What you are asked to do
Look through the lines below and copy each one that includes "making".

Dataset
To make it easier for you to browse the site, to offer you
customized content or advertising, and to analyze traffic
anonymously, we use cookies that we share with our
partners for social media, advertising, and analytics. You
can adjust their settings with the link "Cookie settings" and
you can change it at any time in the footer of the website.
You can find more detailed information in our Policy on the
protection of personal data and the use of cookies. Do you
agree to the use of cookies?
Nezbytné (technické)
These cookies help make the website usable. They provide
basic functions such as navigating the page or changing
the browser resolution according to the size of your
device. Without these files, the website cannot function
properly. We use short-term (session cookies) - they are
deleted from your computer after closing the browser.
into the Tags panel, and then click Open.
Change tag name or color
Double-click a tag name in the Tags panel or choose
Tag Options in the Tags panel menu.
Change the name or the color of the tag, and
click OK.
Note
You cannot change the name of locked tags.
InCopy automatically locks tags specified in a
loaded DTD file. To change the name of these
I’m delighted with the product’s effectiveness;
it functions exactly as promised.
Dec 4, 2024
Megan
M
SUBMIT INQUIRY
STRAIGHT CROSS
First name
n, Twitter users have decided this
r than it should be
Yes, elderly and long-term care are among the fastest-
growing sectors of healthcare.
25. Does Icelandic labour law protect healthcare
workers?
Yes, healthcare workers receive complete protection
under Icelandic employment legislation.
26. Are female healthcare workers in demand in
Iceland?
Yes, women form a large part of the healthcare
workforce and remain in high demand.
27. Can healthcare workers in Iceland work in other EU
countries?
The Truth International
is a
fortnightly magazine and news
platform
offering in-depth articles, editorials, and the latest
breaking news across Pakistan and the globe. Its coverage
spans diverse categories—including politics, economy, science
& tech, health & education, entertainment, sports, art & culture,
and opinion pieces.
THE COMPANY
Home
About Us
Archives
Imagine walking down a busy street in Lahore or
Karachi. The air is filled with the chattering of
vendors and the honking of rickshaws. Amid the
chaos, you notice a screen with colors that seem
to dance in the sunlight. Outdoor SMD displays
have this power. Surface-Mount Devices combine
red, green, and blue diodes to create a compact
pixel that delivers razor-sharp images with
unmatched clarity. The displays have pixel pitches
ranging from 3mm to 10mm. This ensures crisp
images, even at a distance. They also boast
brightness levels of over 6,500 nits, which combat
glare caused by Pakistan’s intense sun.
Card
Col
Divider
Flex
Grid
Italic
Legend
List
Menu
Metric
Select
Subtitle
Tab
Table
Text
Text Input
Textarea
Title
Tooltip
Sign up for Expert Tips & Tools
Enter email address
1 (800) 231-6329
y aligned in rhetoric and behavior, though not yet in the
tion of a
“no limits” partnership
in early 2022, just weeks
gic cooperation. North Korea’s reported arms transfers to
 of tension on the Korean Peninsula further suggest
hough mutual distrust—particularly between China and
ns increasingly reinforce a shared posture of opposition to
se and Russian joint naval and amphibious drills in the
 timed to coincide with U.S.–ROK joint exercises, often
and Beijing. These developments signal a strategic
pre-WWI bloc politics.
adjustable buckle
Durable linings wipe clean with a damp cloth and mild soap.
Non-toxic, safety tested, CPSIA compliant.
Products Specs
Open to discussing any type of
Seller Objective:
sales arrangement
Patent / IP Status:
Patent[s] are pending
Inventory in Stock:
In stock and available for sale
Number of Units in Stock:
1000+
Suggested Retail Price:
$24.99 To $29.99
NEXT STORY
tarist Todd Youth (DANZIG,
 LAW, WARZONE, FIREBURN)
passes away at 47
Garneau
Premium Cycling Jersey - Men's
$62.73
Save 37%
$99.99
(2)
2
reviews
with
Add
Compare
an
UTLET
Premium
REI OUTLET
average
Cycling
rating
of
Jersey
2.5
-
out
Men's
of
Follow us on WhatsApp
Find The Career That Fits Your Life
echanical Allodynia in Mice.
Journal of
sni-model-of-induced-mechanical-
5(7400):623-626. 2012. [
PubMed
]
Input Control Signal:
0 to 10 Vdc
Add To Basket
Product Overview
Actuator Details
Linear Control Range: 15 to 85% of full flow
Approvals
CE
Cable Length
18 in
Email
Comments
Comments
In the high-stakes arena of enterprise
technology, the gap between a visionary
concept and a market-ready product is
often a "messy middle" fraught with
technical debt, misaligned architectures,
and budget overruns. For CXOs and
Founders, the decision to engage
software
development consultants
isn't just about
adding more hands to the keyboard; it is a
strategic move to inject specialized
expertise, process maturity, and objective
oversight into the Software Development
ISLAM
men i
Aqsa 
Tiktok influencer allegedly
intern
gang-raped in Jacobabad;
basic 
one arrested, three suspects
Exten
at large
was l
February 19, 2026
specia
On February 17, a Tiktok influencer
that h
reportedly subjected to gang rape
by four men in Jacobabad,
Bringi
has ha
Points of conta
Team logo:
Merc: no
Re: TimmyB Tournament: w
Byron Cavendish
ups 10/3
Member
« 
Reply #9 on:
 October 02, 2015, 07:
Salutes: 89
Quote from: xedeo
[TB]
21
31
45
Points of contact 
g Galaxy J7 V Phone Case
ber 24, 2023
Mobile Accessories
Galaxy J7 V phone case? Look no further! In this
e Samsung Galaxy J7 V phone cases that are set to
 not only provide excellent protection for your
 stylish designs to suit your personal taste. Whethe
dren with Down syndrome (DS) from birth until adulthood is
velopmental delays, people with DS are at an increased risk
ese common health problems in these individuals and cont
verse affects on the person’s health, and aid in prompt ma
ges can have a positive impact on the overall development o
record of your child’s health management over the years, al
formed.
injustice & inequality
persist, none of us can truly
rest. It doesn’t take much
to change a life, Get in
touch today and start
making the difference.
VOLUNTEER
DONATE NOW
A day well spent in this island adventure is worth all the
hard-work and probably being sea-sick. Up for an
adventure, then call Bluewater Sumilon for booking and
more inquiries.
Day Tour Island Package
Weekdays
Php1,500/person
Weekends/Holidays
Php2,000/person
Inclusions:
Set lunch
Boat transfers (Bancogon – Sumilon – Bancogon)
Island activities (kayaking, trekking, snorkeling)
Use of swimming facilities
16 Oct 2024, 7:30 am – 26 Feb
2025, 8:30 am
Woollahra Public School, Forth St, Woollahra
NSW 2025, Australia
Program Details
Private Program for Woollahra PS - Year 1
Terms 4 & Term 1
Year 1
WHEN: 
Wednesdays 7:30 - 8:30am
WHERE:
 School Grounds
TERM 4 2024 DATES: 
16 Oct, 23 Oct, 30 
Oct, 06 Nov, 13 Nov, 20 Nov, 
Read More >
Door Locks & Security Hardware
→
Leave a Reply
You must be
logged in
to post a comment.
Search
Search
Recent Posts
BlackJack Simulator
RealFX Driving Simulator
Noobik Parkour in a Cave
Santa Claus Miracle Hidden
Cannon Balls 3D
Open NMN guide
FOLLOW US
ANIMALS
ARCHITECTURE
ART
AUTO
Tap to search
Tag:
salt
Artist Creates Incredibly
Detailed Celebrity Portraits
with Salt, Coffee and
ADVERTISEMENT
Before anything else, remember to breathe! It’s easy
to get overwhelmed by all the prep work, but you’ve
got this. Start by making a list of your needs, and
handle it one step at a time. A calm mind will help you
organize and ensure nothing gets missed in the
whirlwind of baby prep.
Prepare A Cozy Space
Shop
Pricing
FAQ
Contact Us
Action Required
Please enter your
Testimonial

Answer box
making the difference.
got this. Start by making a list of your needs, and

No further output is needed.